WHAT YOU SHOULD DO: Present as a Markdown table, with columns titled Number and Record line, the lines starting with the one containing "Eyes on the energy" and going on through the one containing "Read: 43356 kWh", leaving out any blank lines.

TASK MATERIAL:

------------

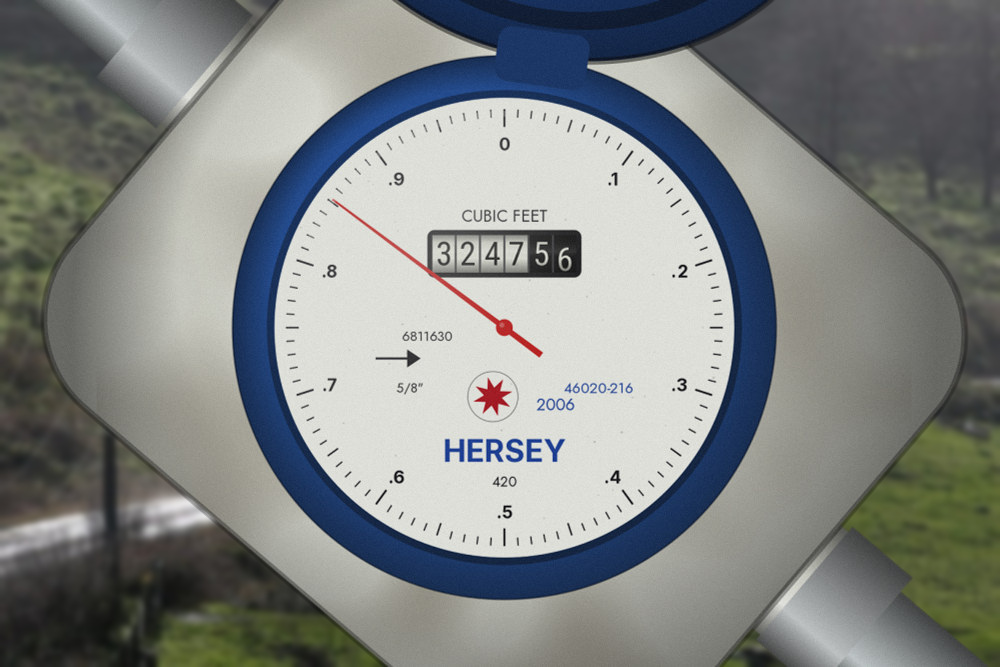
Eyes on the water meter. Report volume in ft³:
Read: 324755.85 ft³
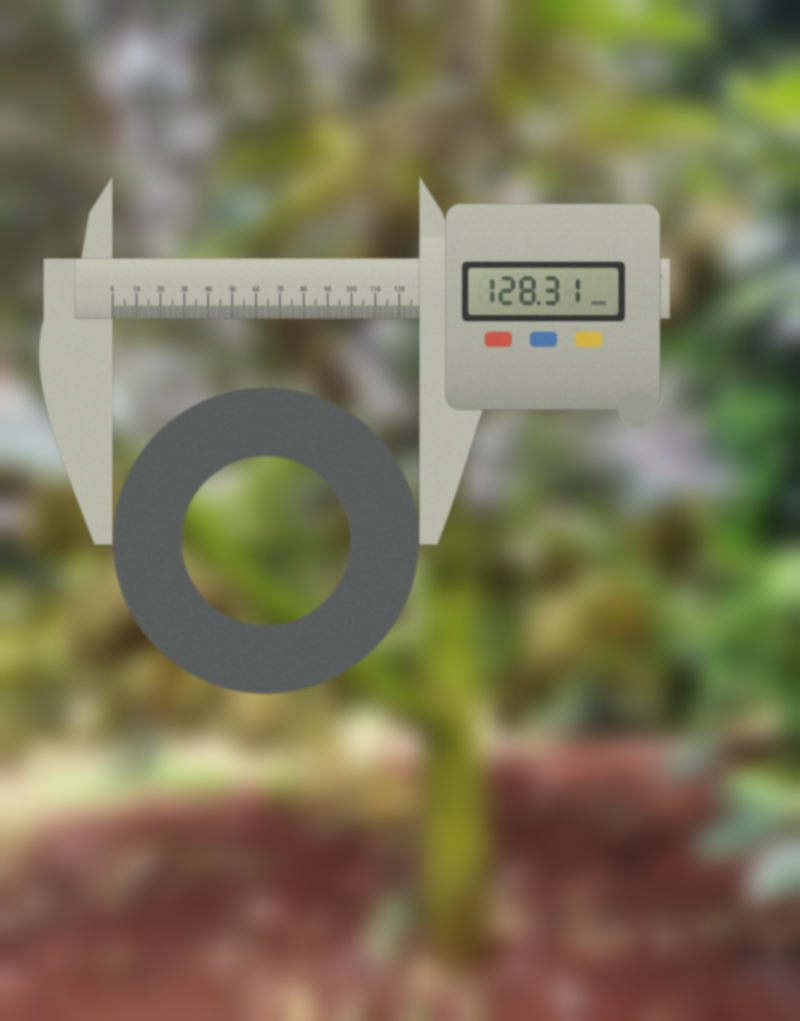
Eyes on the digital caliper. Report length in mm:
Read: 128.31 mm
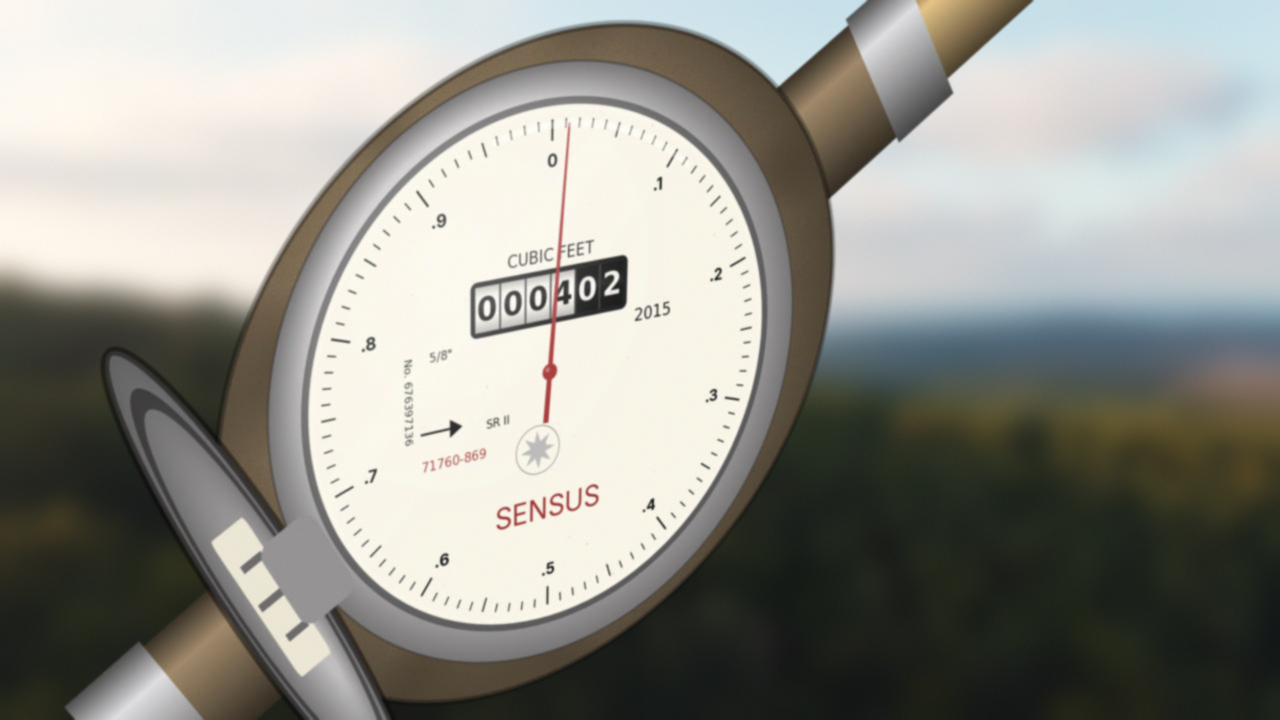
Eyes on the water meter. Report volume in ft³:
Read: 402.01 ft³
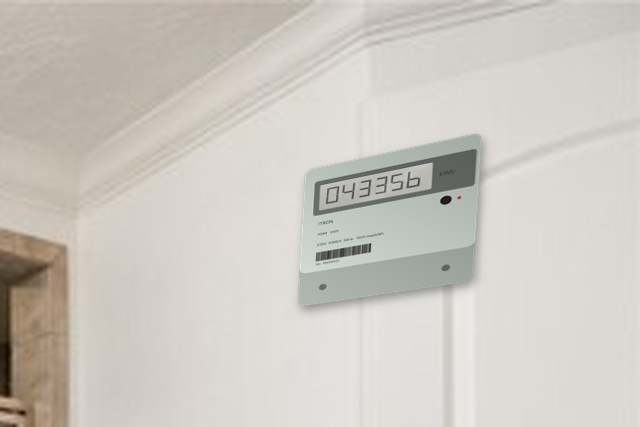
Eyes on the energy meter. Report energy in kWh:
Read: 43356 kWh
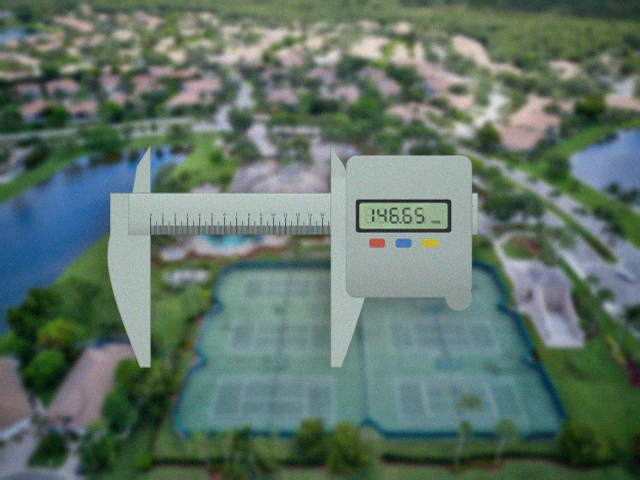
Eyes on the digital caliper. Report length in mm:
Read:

------------

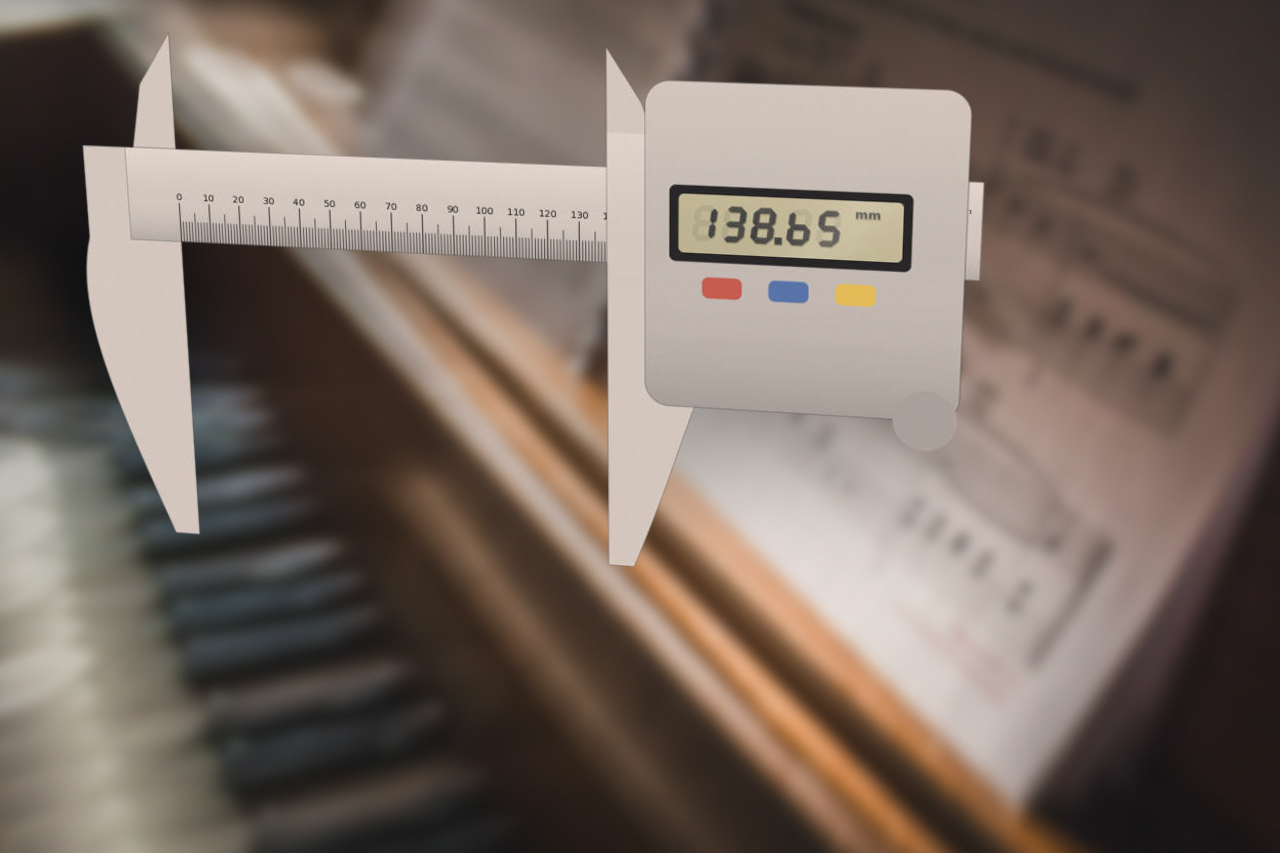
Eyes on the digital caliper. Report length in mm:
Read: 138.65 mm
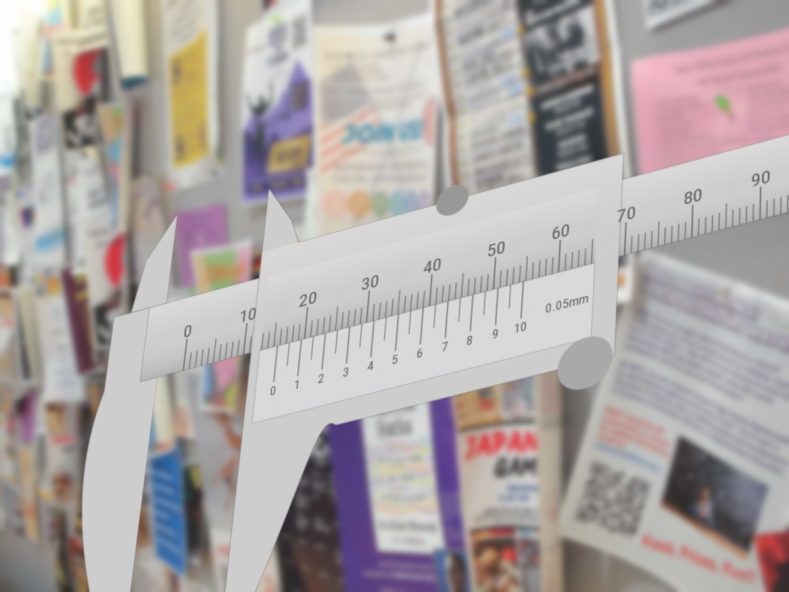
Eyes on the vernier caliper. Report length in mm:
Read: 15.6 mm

------------

ANSWER TO THE PROBLEM:
| Number | Record line |
|---|---|
| 1 | Eyes on the energy meter. Report energy in kWh: |
| 2 | Read: 43356 kWh |